- **Exercise description**
In the listing that follows, how many lines contain "yellow"? Give the number only.

- **Data records**
☆ ☆ ☆ ☆
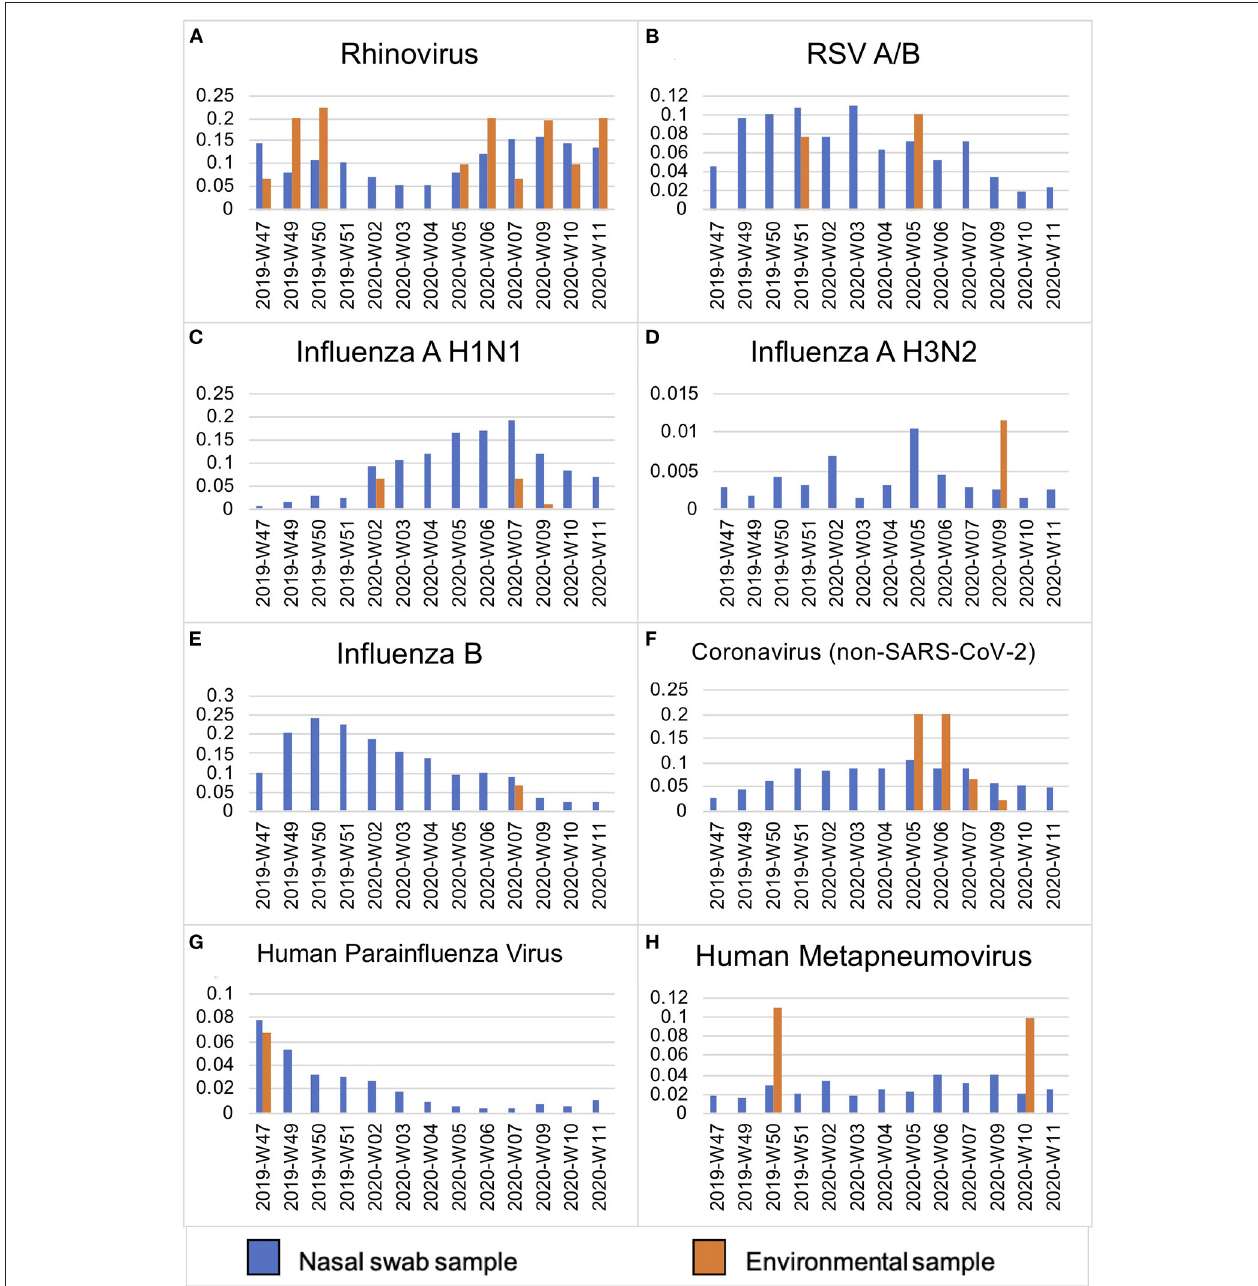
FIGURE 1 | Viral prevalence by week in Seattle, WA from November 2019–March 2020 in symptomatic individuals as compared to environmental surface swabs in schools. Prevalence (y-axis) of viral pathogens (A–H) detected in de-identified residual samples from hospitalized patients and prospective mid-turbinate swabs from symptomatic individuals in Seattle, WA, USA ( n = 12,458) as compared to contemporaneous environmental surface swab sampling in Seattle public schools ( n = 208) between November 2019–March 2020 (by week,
☆ ☆ ☆ ☆
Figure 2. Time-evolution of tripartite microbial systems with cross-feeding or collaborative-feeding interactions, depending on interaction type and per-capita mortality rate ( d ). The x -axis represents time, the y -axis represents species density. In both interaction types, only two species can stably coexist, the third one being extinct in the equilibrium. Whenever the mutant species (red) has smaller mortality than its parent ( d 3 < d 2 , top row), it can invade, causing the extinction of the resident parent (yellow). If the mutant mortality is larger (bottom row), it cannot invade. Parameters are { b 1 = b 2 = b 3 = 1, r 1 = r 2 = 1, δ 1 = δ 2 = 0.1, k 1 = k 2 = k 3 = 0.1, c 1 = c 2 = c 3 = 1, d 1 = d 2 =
☆ ☆ ☆ ☆
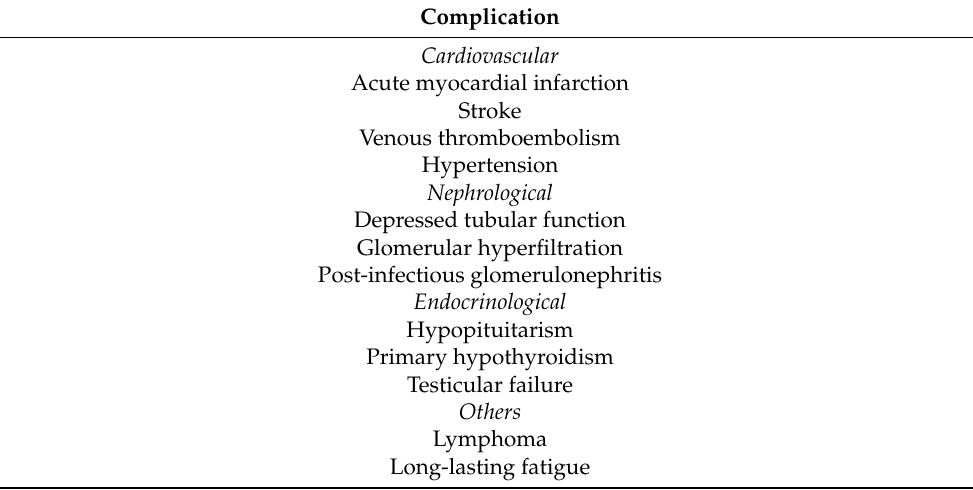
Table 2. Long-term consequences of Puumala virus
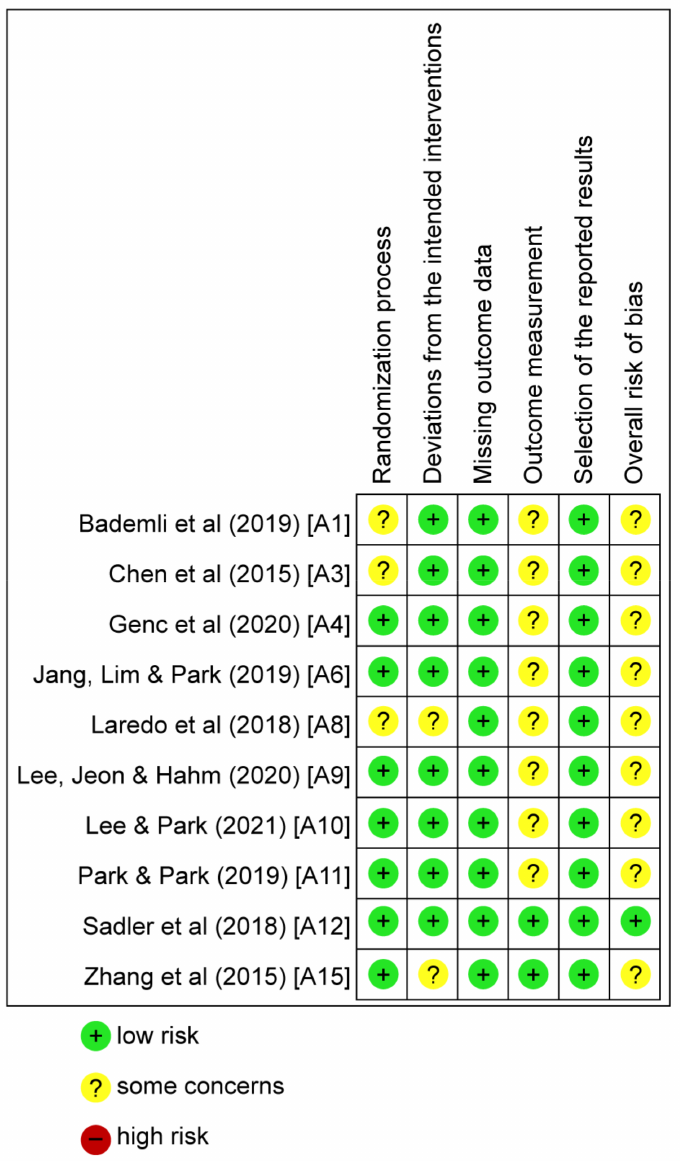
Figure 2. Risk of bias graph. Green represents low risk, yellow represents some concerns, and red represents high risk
☆ ☆ ☆ ☆
- **Answer to this task**
2